3. Have a morning meeting

Have a check in with your child each morning to talk about their wellbeing, the schedule for the day, discuss the previous day’s work and any behavioural issues that may need to be addressed. This will also give you time to find out what they would like to learn about in a day, and help you with point 2! Ask your high school children about their specific needs – they are capable of directing their own learning, whereas primary school children need more interaction and socialization. (Is your child pre-primary or younger? Why not try our Little Sparkz?)


4. Accept screen time

Screen time is almost inevitable in the current situation. Making sure that some of this is educational, broadening your child’s mind and engaging their critical thinking skills. This doesn’t have to be hours in front of a YouTube video on Calculus – it can be time spent exploring the National Geographic Kids website, or a documentary on something that interests them. Likewise, spending time interacting with friends and family online is important for kids’ social development during this time.

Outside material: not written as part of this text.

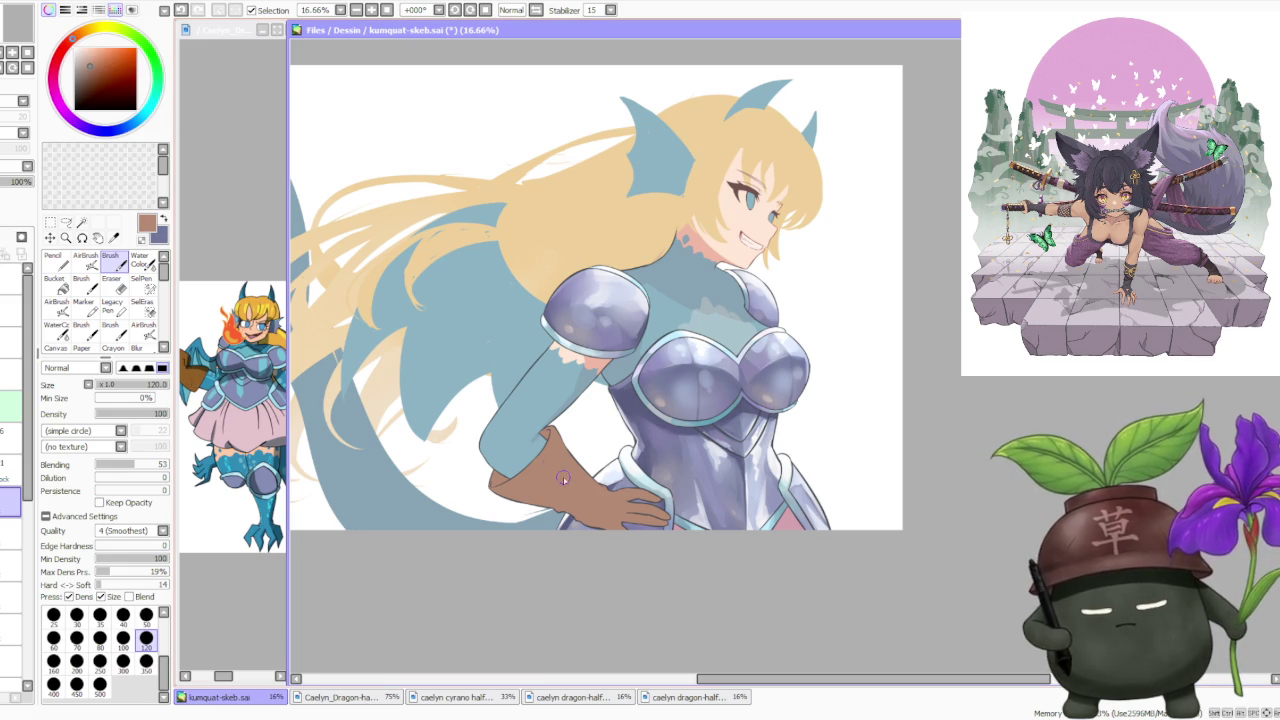
left_click_drag(72, 39, 70, 43)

5. Set realistic expectations

Your kids do not need to learn for 6-8 hours a day! Most homeschoolers learn for 3-4 hours per day at most, in between chores, being outside, reading and fun activities like watching TV. Set clear expectations on what you’d like to achieve in your morning meeting – and review and adjust these the following day. 


6. Follow your school’s guidelines – but be flexible

Your school may have set certain guidelines for activities to follow on a day to day basis while teaching at home. Fit these in around your own work commitments, your child’s energy levels and emotional state. Don’t forget that this is a stressful time for both parents and children, which is likely to take its toll on concentration and focus. 


7. Use online resources

There is a wealth of free, online resources available for you to make use of while teaching at home. Do so! Some of these will allow you to set your child up behind a computer or laptop and direct their own learning for an hour or two, while some may need more input from you.